Extract provided
*** Begin section ***
Over 3.4 million people watched the premiere of “Ice Road Truckers” on 17 June 2007, making it the most-watched original television broadcast on History Channel since the network was launched in 1995. The reality TV series featured people whose job involved driving across thin ice over deep lakes in the remote Arctic region of Alaska and Canada to deliver critical supplies to cut-off communities, industrial sites, and diamond mines. After 11 seasons, the show was canceled and its loyal viewers were left wondering why. It received an Emmy nomination for Outstanding Cinematography for Nonfiction Programming in 2008.
About the show
How did it start?
In 2000, History Channel aired a documentary series called “Suicide Missions,” which featured the dangerous job of traversing an ice road or man-made structure running on a various frozen water surface in the Northwest Territories of Canada in one of its episodes entitled “Ice Road Truckers”.
It was based on the non-fiction “Denison’s Ice Road,” by Edith Iglauer published in 1974. It was about the Canadian engineer, John Denison, who was said to have perfected the construction of ice roads in remote areas of the sub-Arctic that provided access to the mining camps and enabled heavy loads to be transported. The documentary gained a wide audience, and was received well after it was shown in the “Modern Marvels” series.
*** End section ***
Input data
*** Begin section ***
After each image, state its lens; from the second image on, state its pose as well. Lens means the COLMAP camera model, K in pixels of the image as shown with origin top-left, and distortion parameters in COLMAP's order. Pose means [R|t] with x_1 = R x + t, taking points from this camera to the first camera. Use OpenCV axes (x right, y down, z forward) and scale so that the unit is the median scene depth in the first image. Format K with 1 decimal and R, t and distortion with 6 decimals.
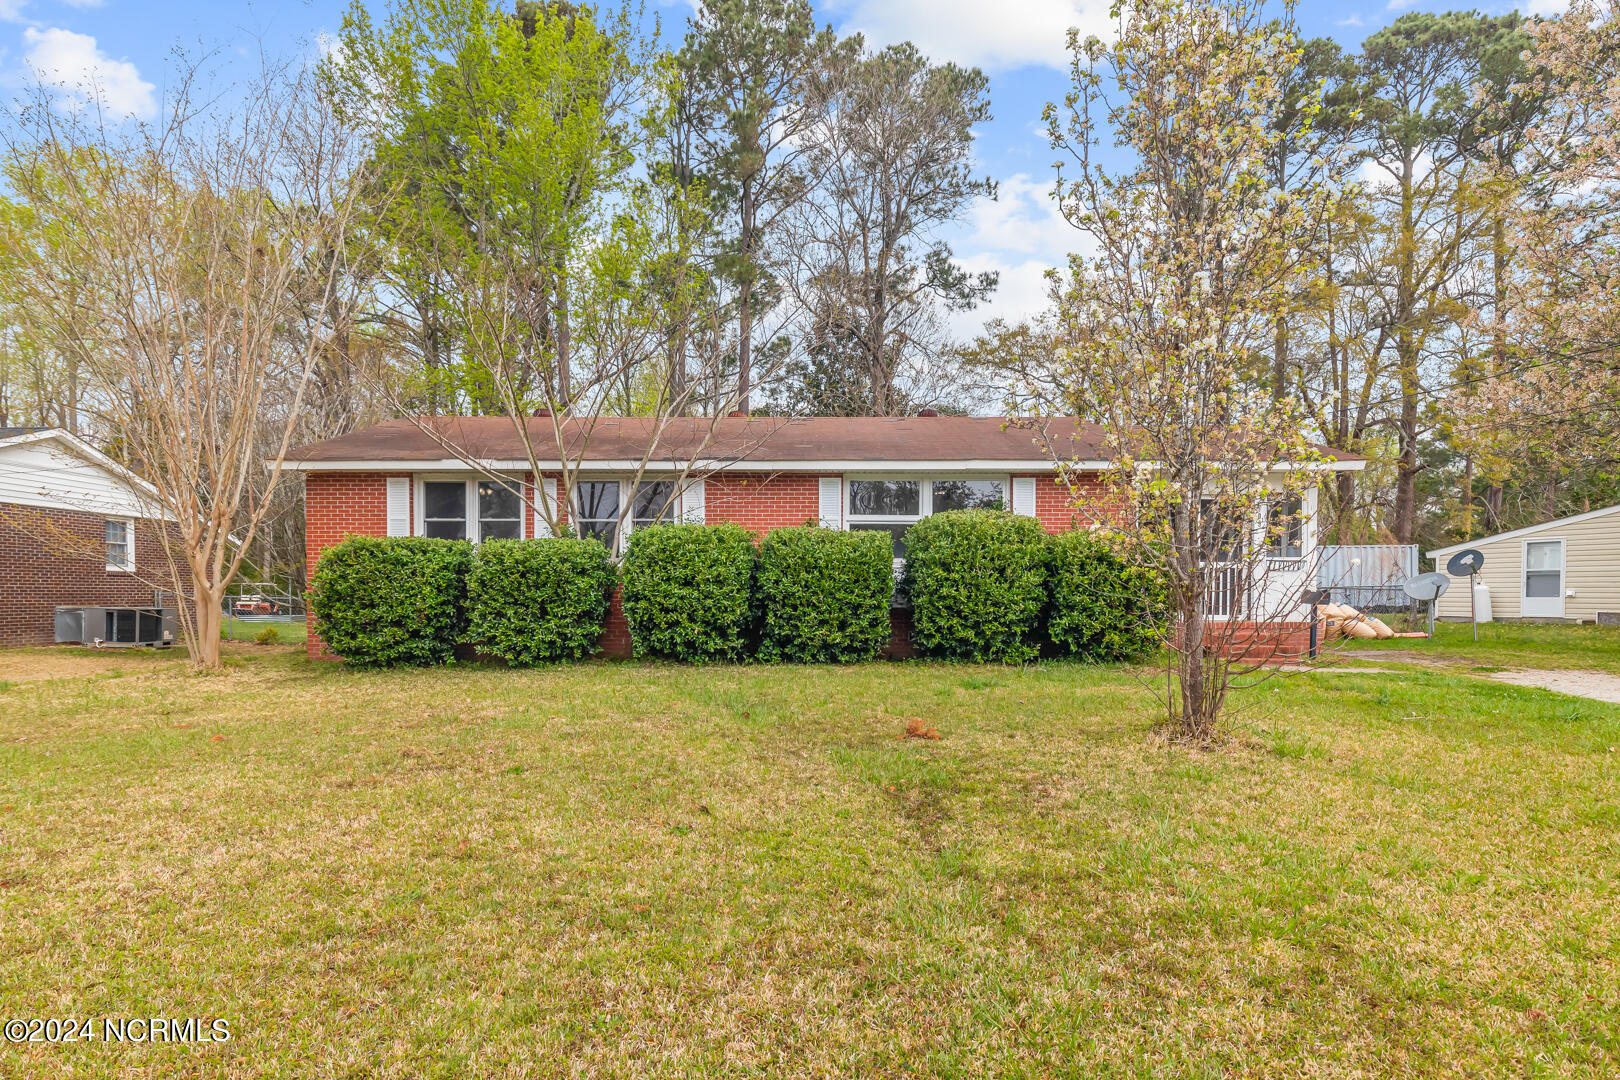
*** End section ***
Problems to solve
1. Rewrite the paragraph of the Ice Road Truckers article that begins "Over 3.4 million people watched" as a short bulleted list that keeps its main facts.
2. Go on with the Ice Road Truckers article, starting after its final sentence.

Numbered answers
1.
- The June 17, 2007 premiere of "Ice Road Truckers" drew over 3.4 million viewers, the most for any original History Channel broadcast since the network launched in 1995.
- The reality series followed drivers crossing thin ice over deep lakes in the remote Arctic regions of Alaska and Canada to deliver critical supplies to cut-off communities, industrial sites, and diamond mines.
- It earned a 2008 Emmy nomination for Outstanding Cinematography for Nonfiction Programming.
- The show was canceled after 11 seasons, leaving loyal viewers wondering why.

2.
The network finally decided on producing a TV series based on the book, and tapped Thom Beers of Original Productions for this; he was also the executive producer of Discovery Channel’s hit series, “Deadliest Catch.”
Meet the original cast
He’s a legend in ice road trucking, with about a quarter of a century experience of driving through and over the frozen lakes when the TV series debuted. He and his wife Louise, lived in Yellowknife, and have 11 children and many grandchildren.
Alex was the only cast member who appeared in all seasons of the show. He wrote a book about his adventures driving on ice entitled “King of the Road: True Tales from a Legendary Ice Road Trucker,” which was published in 2010. He easily became a fan favorite, as he liked to crack jokes and seemed to have an easygoing personality.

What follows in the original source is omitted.